Work task: Look below for lines that hold the string "stains" and copy each one.

Records from a dataset
###
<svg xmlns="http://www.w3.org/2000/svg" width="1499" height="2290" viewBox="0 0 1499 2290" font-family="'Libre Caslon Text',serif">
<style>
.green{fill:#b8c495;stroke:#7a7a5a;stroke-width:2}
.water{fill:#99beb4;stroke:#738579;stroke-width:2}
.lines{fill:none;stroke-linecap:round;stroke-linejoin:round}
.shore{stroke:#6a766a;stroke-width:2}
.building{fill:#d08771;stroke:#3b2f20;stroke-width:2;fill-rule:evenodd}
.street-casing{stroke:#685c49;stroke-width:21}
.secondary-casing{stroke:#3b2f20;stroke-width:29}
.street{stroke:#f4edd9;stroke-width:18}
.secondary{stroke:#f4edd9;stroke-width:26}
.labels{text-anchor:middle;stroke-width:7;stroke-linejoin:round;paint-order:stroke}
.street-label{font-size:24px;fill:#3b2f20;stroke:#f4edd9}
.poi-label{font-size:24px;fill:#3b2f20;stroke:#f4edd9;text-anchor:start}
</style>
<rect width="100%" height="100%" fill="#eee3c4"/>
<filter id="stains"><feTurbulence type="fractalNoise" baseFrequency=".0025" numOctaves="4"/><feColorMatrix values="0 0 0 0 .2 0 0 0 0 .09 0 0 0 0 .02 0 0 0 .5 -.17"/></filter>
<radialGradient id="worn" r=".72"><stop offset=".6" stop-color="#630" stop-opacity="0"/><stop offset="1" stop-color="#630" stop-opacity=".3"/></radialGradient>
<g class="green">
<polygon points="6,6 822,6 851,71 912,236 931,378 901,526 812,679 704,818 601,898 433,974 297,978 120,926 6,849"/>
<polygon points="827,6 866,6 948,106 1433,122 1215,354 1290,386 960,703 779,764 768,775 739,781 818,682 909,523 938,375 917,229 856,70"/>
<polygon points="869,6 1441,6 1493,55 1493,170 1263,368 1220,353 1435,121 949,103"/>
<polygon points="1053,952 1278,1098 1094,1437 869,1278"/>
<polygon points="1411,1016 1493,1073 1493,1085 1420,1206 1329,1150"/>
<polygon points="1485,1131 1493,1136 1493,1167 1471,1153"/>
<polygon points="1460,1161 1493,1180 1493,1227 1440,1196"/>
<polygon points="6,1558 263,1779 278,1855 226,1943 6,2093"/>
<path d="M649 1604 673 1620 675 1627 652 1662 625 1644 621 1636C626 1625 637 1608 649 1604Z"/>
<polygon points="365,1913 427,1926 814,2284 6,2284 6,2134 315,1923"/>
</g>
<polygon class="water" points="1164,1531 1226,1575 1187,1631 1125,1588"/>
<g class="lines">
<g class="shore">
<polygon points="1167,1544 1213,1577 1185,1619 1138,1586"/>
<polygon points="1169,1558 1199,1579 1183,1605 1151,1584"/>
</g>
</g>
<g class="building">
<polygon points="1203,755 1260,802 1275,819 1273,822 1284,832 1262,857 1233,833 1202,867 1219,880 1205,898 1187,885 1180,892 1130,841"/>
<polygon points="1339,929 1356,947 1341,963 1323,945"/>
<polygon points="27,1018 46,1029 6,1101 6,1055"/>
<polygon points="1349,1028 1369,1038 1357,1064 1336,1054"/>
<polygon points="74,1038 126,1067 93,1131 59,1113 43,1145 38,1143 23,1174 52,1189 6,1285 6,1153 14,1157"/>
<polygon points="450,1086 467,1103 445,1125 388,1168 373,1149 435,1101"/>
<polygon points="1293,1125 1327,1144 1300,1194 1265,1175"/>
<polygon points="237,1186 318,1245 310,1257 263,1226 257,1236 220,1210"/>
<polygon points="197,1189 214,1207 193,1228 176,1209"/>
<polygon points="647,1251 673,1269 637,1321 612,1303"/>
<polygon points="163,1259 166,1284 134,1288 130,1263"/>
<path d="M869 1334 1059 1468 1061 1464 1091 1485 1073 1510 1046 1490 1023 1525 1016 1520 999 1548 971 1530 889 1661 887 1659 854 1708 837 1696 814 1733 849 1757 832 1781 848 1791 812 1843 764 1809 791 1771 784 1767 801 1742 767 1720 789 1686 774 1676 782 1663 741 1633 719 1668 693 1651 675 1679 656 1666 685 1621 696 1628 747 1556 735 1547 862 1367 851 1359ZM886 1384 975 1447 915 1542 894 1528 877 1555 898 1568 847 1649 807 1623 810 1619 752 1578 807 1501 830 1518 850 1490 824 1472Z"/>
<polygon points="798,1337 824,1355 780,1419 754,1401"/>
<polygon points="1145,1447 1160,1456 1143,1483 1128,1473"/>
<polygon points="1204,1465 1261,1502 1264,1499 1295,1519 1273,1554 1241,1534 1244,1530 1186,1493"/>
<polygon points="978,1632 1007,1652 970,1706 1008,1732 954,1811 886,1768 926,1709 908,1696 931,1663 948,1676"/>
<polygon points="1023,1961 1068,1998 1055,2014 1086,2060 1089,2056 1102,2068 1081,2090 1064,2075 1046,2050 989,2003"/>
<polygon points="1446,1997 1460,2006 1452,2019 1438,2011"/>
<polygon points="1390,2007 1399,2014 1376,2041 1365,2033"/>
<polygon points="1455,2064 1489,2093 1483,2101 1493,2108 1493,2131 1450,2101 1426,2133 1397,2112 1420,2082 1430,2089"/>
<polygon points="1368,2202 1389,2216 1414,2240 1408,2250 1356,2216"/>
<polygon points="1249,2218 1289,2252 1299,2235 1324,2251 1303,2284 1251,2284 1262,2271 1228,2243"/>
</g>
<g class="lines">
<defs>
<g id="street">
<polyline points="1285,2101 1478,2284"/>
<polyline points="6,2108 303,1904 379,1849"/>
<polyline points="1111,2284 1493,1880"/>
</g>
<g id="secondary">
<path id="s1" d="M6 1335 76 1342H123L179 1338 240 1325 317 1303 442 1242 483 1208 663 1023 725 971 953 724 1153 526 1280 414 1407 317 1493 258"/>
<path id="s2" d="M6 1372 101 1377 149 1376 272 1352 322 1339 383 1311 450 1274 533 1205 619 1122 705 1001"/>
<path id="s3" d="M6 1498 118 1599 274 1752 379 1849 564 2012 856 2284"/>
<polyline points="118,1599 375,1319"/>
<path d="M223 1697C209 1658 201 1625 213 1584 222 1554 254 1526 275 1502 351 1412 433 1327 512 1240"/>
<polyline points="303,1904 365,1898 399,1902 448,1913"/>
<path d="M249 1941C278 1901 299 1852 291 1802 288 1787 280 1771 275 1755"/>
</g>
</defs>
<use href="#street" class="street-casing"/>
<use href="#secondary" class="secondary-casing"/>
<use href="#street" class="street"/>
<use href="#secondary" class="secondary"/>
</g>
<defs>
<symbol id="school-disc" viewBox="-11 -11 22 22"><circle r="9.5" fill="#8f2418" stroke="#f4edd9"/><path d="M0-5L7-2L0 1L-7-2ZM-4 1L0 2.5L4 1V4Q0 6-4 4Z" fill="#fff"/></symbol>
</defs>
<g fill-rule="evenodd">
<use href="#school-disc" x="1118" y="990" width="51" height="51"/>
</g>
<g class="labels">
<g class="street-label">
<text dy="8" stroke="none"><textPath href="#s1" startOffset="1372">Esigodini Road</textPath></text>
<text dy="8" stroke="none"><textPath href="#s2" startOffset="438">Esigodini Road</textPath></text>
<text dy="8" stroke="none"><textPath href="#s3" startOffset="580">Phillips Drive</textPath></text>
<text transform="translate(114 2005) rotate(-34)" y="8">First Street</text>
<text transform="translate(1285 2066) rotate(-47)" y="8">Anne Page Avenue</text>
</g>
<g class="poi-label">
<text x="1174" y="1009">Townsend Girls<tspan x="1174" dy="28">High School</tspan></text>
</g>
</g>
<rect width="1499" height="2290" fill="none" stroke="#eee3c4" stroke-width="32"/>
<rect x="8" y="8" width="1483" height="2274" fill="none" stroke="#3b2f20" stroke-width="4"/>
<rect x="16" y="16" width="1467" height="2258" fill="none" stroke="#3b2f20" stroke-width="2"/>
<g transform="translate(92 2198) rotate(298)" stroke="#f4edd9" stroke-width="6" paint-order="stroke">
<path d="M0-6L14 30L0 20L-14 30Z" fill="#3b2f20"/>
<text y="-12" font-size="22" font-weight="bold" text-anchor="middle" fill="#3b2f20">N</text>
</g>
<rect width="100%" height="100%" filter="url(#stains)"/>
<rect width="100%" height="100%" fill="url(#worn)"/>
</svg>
###
Answer to the problem:
<filter id="stains"><feTurbulence type="fractalNoise" baseFrequency=".0025" numOctaves="4"/><feColorMatrix values="0 0 0 0 .2 0 0 0 0 .09 0 0 0 0 .02 0 0 0 .5 -.17"/></filter>
<rect width="100%" height="100%" filter="url(#stains)"/>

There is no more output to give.